Feed RAW or PNG images to neural network

Hi,
I have RAW images from a DSLR camera Canon (image.CR2). How can I feed my image into a neural network with input raw images of size 192X192x4 perhaps in .PNG format?

My images are 6000X4000, RGB, RAW file (.CR2).

Of course I need to convert my image in .PNG format, and I did, I tried to resize in 192X192 (but i don’t want to do that to not loose information, so I think would be better to split one image into severale parts of 192X192 size).

But, in any case, when I feed a 192X192 image, the error is this:

“Traceback (most recent call last):
File “C:\Users\ingen\Documents\raw2rgbnet\test-full.py”, line 91, in
output = infer(img)
File “C:\Users\ingen\Documents\raw2rgbnet\test-full.py”, line 71, in infer
output = model(im_pad_th)
File “C:\Users\ingen\AppData\Local\Programs\Python\Python37\lib\site-packages\torch\nn\modules\module.py”, line 489, in call
result = self.forward(*input, **kwargs)
File “C:\Users\ingen\Documents\raw2rgbnet\models\full_mix3_deep_encoder_decoder.py”, line 141, in forward
fix_s = self.fix_path(fix_s)
File “C:\Users\ingen\AppData\Local\Programs\Python\Python37\lib\site-packages\torch\nn\modules\module.py”, line 489, in call
result = self.forward(*input, **kwargs)
File “C:\Users\ingen\AppData\Local\Programs\Python\Python37\lib\site-packages\torch\nn\modules\container.py”, line 92, in forward
input = module(input)
File “C:\Users\ingen\AppData\Local\Programs\Python\Python37\lib\site-packages\torch\nn\modules\module.py”, line 489, in call
result = self.forward(*input, **kwargs)
File “C:\Users\ingen\AppData\Local\Programs\Python\Python37\lib\site-packages\torch\nn\modules\conv.py”, line 320, in forward
self.padding, self.dilation, self.groups)
RuntimeError: Given groups=1, weight of size [32, 4, 3, 3], expected input[1, 3, 192, 192] to have 4 channels, but got 3 channels instead

Maybe the problem is the 4th channel?
If you need some code, ask me.

Thanks.

You could try to use e.g. rawpy to open the RAW images without transforming them into a particular (lossy) image format.

The error is raised since your conv layer expects an input image with 4 channels, while your input has 3 channels.
I guess you might expect the image files to have an additional alpha channel?
If that’s the case you should take a look at the image loading and processing and make sure this channel is also loaded.
Alternatively, change in_channels to 3 in the conv layer if you want to work with your current input tensors.
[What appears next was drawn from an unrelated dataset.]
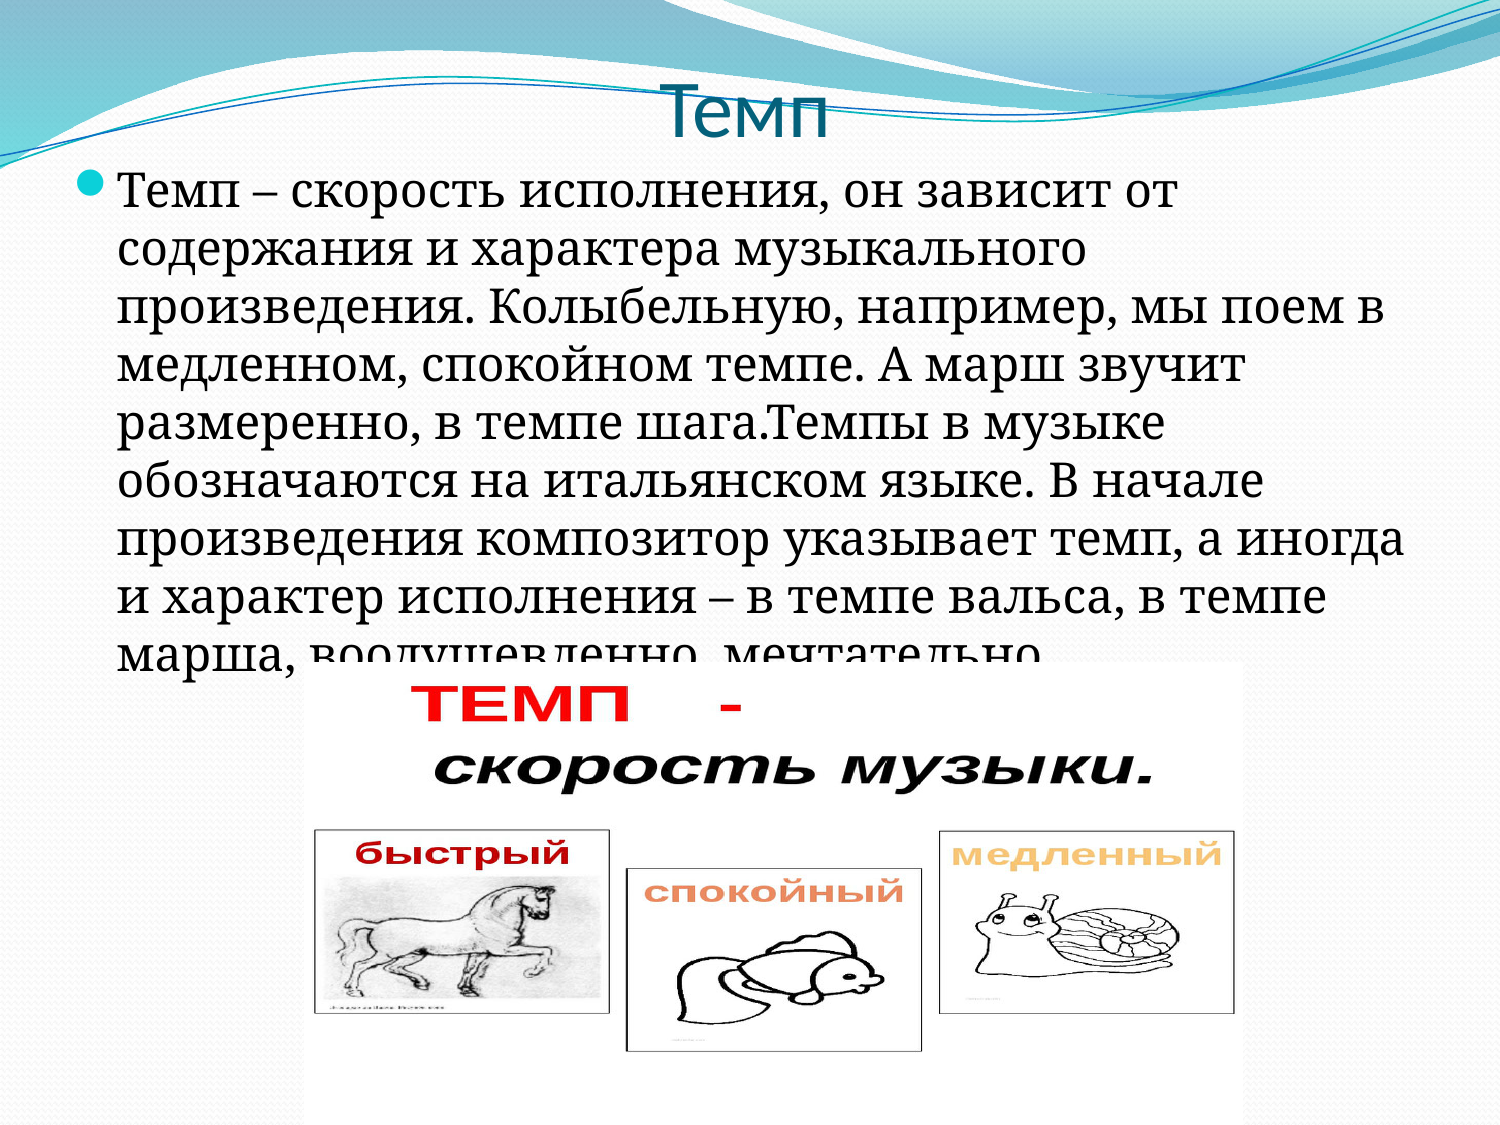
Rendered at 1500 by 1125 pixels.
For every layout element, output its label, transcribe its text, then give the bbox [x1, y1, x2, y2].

Thanks. Actually in this model I don’t know the nature of the additional channel, but in another model where I got nearly the same error, the owner answered me:“input raw images should be 4-channel Bayer images ([R, Gr, B, Gb]), not the 3-channel”, this is criptyc for me.

So, the BAYER CHANNEL is an alpha channel? I mean, if I add an alpha channel and the training is performed with the bayer channel, is it the same?

P.S. I tried to add the alpha channel, but the result (this is an enhancement image code) is an image with a huge PURPLE dominant.

There shouldn’t be a Bayer “channel”, but the Bayer filter mosaic is an arrangement of color filters used in digital image sensors.
It should contain a pattern of 50% green, 25% red and 25% blue pixels, thus the color format would be BGGR, RGBG, GRGB, or RGGB.
In that case 4 input channels might be expected. However, your current images seem to only contain 3 channels so you would have to check, if you are really reading the RAW images in this format.

I transformed with GIMP the raw format .CR2 in .PNG.
I think the node is here: the bayer channel, so I’m getting some informations about my camera (Canon EOS 2000D) and the bayer. I also thinking to use rawpy to read the images… I keep you update and very thanks for your answer!